## EXTRAIT RETENU
Participations notables de personnalités : Ali Bety, président de Costea, président du projet 3N au Niger, ancien ministre, Youssef Filali-Meknassi et Anil Mishra, UNESCO, division Sciences de l'eau, Zacharie Mechali, AFD, Simone Saillant, DEB, MTES et Thomas Liebault, MEAE, Eric Tardieu, OIEau
Contributions fortes d'institutions : AFD, AFB, BRGM, IRD, IRSTEA, Météo-France, OIEau ainsi que des associations partenaires de la SHF, notamment l'Académie de l'eau et l'AFEID.
Les sous-traitants mobilisés à l'UNESCO ont été performants, même si les liaisons Skype ont fait défaut le premier jour ; les opérations d'inscription, d'accès et de gestion des salles se sont bien déroulées avec un engagement remarqué des permanents de la SHF.
Les participants ont reçu sous forme papier les actes du colloque ainsi qu'une clé-mémoire avec les textes complets des communications. Il y a eu 33 abandons de dernière minute et neuf présentations à distance (Skype en majorité) ; l'abandon le plus compréhensible est celui d'Hadiza Kiari Fougou de l'université de Giffa au Niger (communication pertinente mais cinq jours de voyage !).

## EXTRAITS DU MATÉRIAU
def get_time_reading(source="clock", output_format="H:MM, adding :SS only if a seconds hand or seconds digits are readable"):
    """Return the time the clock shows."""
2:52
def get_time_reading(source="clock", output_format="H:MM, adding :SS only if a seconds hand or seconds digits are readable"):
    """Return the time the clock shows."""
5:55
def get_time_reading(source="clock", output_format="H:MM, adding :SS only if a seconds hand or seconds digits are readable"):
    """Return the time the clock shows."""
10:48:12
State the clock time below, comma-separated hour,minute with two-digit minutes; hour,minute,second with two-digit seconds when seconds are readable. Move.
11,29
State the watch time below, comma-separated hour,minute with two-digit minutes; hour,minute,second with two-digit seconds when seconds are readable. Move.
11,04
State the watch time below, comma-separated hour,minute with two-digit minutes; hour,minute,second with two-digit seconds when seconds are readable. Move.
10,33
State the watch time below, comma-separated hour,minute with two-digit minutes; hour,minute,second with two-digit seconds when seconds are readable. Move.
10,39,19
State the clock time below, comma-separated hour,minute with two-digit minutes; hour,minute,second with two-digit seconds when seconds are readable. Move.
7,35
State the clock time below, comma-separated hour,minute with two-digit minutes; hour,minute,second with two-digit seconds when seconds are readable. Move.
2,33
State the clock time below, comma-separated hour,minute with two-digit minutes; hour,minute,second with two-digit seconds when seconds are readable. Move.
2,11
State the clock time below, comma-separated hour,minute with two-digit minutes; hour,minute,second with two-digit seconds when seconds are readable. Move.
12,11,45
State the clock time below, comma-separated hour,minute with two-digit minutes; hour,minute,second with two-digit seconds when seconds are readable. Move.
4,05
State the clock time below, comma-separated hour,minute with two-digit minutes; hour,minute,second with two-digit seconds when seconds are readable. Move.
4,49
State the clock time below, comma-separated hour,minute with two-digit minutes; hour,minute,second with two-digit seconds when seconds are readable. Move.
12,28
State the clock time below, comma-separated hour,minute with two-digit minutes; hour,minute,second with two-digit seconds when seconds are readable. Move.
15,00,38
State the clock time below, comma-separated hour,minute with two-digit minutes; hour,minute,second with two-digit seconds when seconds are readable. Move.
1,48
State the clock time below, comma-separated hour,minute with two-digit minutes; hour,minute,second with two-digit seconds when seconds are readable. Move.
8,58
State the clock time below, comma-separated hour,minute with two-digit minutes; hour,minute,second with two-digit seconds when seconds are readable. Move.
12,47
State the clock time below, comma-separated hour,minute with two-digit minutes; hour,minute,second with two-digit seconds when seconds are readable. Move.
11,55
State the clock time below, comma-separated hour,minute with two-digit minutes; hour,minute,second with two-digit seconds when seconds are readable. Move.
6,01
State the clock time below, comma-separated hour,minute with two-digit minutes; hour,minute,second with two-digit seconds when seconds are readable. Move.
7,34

## CONSIGNE
Résumez l'extrait retenu en deux phrases.

## RÉPONSE FINALE
Le colloque a bénéficié de la participation de plusieurs personnalités, dont Ali Bety, président de Costea, ainsi que de fortes contributions d'institutions comme l'AFD, le BRGM, l'IRD, Météo-France et l'OIEau. L'organisation à l'UNESCO s'est bien déroulée malgré des liaisons Skype défaillantes le premier jour, et les participants ont reçu les actes sur papier avec une clé-mémoire, tandis qu'on a compté 33 abandons de dernière minute et neuf présentations à distance.